May 14, 2012
For growers whose orchards suffered or total or near-total crop loss in the freezes about 4 weeks ago, tree management, disease management, and insect management should be modified to reduce some expenses usually needed to bring marketable fruit to harvest. Here are few considerations ...
Damage from the April 11 and 12 freeze is extensive in some areas and not yet fully assessed. Perhaps the most significant impact of this cold wave is on the tree fruit industry throughout the Midwest and North East, because trees were either in bloom or already had small size fruits. Damage to the apple crop is more severe in the central and northern counties of Illinois. Some growers in central and northern counties are reporting near complete loss of fruits on most varieties, including Honeycrisp, Goldens, and Jonathans. Damage to peaches in western Illinois was very light, except on trees in poorly air-drained areas. In addition to damage to fruits, leaves were also damaged. Some leaves lost a sizable portion of their surfaces, while others were completely killed, especially on grapes.

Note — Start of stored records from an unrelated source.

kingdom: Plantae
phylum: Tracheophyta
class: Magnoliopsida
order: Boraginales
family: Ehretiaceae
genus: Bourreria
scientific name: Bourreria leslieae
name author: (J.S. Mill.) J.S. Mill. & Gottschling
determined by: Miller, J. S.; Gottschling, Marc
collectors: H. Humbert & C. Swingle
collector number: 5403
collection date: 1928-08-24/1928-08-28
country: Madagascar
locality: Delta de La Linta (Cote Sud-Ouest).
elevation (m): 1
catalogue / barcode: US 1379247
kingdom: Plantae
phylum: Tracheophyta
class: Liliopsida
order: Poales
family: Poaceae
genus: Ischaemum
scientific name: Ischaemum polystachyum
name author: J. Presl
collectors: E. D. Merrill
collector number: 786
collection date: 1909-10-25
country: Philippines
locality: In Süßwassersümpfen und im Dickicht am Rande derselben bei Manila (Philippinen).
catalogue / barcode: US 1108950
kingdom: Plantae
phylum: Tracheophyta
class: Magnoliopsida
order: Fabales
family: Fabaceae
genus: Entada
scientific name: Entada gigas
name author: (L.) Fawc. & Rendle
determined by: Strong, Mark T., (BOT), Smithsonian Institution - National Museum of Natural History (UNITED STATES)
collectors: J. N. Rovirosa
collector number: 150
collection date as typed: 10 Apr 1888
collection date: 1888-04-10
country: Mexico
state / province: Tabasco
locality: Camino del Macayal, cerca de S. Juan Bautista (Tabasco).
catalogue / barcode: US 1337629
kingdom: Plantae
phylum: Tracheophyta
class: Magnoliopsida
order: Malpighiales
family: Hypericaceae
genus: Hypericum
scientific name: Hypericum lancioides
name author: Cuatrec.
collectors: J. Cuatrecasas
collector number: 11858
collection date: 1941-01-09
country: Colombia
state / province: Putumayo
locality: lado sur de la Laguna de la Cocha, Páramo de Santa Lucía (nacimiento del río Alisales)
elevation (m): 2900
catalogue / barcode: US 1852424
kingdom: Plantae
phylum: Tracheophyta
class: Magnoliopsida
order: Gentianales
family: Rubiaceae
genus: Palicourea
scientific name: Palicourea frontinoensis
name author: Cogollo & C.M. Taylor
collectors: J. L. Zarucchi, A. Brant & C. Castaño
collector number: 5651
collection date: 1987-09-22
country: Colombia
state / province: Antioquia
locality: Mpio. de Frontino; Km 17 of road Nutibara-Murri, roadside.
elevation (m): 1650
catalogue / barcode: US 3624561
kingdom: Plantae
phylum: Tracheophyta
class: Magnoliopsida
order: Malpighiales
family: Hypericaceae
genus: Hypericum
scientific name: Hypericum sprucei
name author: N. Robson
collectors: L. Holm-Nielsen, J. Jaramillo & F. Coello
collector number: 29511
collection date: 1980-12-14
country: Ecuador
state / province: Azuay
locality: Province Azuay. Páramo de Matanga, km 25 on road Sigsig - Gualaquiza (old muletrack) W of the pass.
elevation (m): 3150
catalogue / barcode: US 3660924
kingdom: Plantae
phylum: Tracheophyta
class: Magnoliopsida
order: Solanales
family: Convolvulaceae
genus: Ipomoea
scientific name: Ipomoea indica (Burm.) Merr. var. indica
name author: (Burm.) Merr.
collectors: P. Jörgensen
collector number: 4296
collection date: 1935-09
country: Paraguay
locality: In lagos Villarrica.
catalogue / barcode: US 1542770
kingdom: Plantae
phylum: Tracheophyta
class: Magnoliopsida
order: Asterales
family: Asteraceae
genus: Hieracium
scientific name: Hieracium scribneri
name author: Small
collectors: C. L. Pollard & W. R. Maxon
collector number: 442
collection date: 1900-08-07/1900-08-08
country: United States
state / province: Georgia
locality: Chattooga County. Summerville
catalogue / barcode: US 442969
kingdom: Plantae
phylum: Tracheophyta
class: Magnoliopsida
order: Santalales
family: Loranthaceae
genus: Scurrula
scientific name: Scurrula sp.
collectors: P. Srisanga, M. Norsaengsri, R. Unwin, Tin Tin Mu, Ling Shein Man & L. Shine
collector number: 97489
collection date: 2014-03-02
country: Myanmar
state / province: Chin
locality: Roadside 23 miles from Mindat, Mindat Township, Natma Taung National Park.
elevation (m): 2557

Many growers are asking how to manage trees that have lost their crop and have damage to their leaves. Unfortunately, many fruit growers think that because the trees have no crop, it automatically means that they are going to grow vigorously, and so they tend to neglect them. Freeze damage does not affect the fruits only, it does affect the leaves and it also impacts the reserve carbohydrates if the damage occurs after fruit set. Damaged trees, especially among stone fruits, should be examined carefully for signs of leaf yellowing and treated accordingly. In apples, a dose of boron and other micronutrients such as zinc and manganese will help improve leaf efficiency and return bloom. A cup of balanced fertilizer will help apple trees with leaf damage. Avoid treating young trees with boron.
Mosbah Kushad (217-244-5691; firstname.lastname@example.org)
Apple and stone fruit crops are good in southern and western Illinois; there are some losses in northern Illinois, and the heaviest damage occurred in the east-central part of the state. Where a partial crop will still be marketed, even a light crop needs to be protected by a "normal" spray program, and registered fungicides are listed in the 2012 Commercial Tree Fruit Spray Guide (http://www.hort.purdue.edu/fruitveg/2012ID168.pdf). For the orchards that have no crop, growers should focus on minimizing development of scab and powdery mildew on apples and powdery mildew and bacterial spot on peaches. The best approach is to scout each orchard and apply controls as needed.
Apples. Two major diseases that develop in spring in apple orchards in Illinois are scab and rust. Powdery mildew has been observed in some orchards, but it has not been a serious issue. Where primary scab was effectively controlled, no additional fungicide sprays may be necessary, except for cultivars that are highly susceptible to mildew. Also, rust diseases are controlled when scab is effectively managed.
Where scab lesions are present in trees with no crop and there is no need for mildew control, a single application of Captan at the maximum label rate in late May to mid-June will limit secondary spread of scab to new leaves. Secondary spread of scab in summer is often limited by hot weather. Temperatures above 85°F significantly reduce viability of conidia. However, if the weather stays cool and wet, further applications of Captan may be needed during June and July to slow secondary spread of scab, especially in vigorous trees where shoot growth may continue unabated. Where considerable leaf scab is evident in late summer, a fungicide spray in September can help to limit the spread of scab to the undersides of leaves during autumn. Preventing spread of scab during autumn can significantly reduce the amount of carry-over inoculum for next year. There is no need for 100% control of scab in an orchard with no crop, so long as the foliage remains reasonably healthy, it will be more cost-effective to control scab next year.
Apple trees also can tolerate some powdery mildew, so 100% mildew control is not essential. Nevertheless, for mildew-susceptible cultivars such as Ginger Gold, Cortland, Paula Red, and Rome, mildew sprays may be needed during summer to limit the amount of carry-over inoculum for next year. Sulfur is the cheapest fungicide for mildew control, and it should provide adequate protection for trees with no crop. Sulfur is easily removed by rain. Mildew-susceptible apple cultivars should be sprayed with sulfur at about 14-day intervals or after rains of one inch or more.
Peaches. Some peach orchards in central Illinois have lost their entire crops. Disease control may not be necessary in peach orchards with no crop. Control of powdery mildew and bacterial spots of leaves, however, may require fungicide applications. Powdery mildew could rapidly develop in susceptible cultivars, and spray treatments may be needed. Application of sulfur [e.g., Microthiol Disperss (80% sulfur) at 10 to 15 lb/A], at 14-day intervals, can control powdery mildew. Spray the trees as needed. Bacterial spot of peach is a serious disease in Illinois and will develop on leaves in moist conditions. Severe bacterial spot causes defoliation in susceptible varieties. If needed, the trees can be sprayed with copper at the rate of 0.25 - 0.50 lb copper per acre.